We can also analyze the circuit by using the superposition theorem since all the elements here are linear and time-invariant. With that in mind. The effect of 1V at Vx (with Vin=0) is 0.5V. Then the effect of Vin at Vx (with 1V source shorted out) is a simple HPF response for a square wave input, which is well known and can be analyzed for all combinations of RC w.r.t T. Finally the response will be the HPF (C & R/2) shifted up by 0.5V. This is just another way to look at the circuit and quickly figure out what happens, but before doing that it is important to know what happens in each cycle as shown in the video. Both approaches are important!

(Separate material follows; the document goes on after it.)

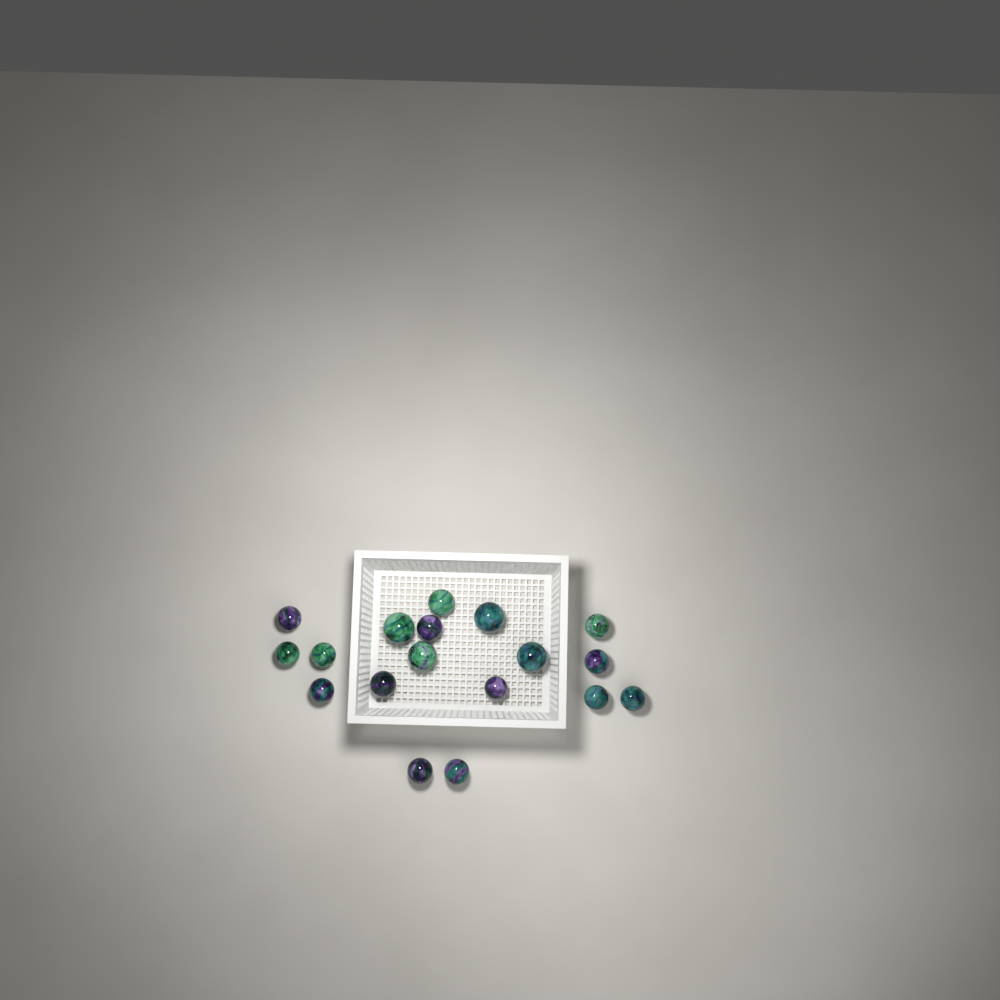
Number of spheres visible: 18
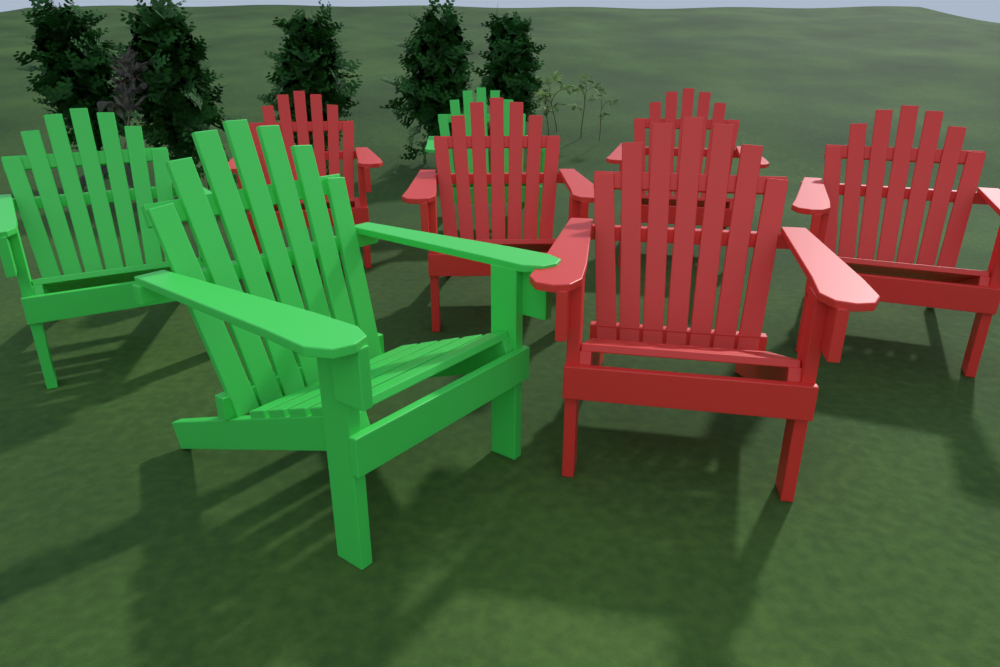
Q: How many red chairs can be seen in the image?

We can use superposition right? So first we can ignore the dc voltage and get the charging-discharging curve and then shift that graph upward by 0.5V because of the DC Source.
The discharging waveform shape for even cycles need to change. |dv/dt| is going to be higher at the beginning - just like you have shown for the odd cycles.
Your curve from 1.5v to 0.5v is wrong. The slew rate starts high, then slows to 0 as it fully charges. Your curve shape from -0.5v to +0.5v is correct.
The square wave consists of a DC + Odd Sine Harmonics . So we can solve this by first considering the DC component along with 1V D.C. Source . Then we can consider Odd Sine Harmonics and use Sinusoidal Steady Analysis for the same .
check out any circuit analysis textbook in the chapter where it deals with natural and step response. I found Electric circuits by Nilsson and Riedel very fascinating. You will encounter this kind of problems if you solve end of chapter problems. I strongly recommend you to solve problems from chapters 8, 12, and 13.